He drew in breath to deny it vehemently, then he met her eyes and the denial melted away. She would know he was lying: she always knew. Not that he did lie, but sometimes he evaded telling her everything. Gracie had gentleness, and great patience with her child, but she had no equivocation in her whatever when it came to telling the truth. He had seen her tell people to mind their own business, but never had he heard her prevaricate. With people you loved, an evasion was the same thing as a lie.

“The more we investigate the bombing, the less it looks like an anarchist gone mad, and a lot like it could be somebody that meant those police in particular to be killed,” he admitted. Now that the subject was begun it was not as difficult as he had expected. In fact, it was almost easier than continuing to evade it.

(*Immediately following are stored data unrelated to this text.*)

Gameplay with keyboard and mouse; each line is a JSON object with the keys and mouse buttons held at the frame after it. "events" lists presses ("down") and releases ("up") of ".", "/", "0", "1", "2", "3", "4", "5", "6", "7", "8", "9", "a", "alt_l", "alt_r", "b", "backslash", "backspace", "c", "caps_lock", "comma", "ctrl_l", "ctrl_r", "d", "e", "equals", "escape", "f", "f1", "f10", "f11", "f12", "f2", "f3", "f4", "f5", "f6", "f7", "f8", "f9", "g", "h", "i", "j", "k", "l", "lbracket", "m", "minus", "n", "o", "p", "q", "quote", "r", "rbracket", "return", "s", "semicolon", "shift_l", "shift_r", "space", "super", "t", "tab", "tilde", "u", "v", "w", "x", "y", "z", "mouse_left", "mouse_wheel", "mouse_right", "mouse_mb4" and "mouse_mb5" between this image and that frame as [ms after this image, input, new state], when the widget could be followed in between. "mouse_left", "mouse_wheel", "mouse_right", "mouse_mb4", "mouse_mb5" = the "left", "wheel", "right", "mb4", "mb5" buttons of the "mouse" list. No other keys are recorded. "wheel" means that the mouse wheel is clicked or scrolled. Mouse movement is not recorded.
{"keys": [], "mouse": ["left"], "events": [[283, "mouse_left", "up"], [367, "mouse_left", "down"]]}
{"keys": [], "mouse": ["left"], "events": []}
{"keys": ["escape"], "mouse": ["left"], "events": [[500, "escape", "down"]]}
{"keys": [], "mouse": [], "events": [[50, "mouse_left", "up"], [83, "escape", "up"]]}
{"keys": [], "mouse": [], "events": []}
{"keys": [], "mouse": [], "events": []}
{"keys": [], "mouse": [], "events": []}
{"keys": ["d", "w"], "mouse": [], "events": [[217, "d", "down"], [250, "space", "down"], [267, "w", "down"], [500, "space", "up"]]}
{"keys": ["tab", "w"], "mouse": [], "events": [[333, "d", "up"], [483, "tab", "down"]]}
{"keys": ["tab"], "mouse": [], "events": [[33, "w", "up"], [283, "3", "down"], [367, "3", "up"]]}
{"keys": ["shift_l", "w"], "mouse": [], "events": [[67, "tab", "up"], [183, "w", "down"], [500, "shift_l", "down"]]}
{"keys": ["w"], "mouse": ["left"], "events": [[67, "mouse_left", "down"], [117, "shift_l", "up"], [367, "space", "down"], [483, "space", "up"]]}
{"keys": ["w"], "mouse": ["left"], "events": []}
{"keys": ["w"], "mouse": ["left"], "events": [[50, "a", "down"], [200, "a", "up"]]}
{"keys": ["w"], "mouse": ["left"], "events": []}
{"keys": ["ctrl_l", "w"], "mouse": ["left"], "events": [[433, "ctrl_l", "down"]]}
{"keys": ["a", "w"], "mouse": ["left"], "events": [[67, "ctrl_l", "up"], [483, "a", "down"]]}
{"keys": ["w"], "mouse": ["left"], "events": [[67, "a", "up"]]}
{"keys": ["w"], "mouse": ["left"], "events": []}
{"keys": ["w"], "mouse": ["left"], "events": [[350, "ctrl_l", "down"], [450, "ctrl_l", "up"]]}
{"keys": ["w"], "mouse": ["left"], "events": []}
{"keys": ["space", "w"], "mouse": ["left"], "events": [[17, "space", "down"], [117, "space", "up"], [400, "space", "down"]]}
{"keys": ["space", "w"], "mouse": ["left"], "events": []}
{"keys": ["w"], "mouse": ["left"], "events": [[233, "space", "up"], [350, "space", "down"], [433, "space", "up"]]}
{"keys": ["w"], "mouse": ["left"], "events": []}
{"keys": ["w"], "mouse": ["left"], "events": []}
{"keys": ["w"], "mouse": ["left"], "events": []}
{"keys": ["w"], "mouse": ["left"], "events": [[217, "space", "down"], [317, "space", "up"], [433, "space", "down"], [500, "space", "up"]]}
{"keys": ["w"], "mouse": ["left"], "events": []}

“?’Ow d’yer work that out?” Her face was totally sober and she asked as if she were another detective asking for facts. He remembered with a jolt that that was probably how she saw herself. When she was still working for Charlotte and Pitt she had overheard most of the long discussions of cases that had gone on around the kitchen table. She had not been afraid to put her own suggestions in. Once Pitt had actually sent her to work undercover as a maid at Buckingham Palace. She didn’t refer to it often, as if out of a kind of loyalty, but her eyes lit with pride when she did.

“Because of the way they were lured to the house in Lancaster Gate,” Tellman answered. “It looks as if someone got them there particularly. He sent a note, very brief. He’d informed them of opium sales before, and been right, so they trusted him.”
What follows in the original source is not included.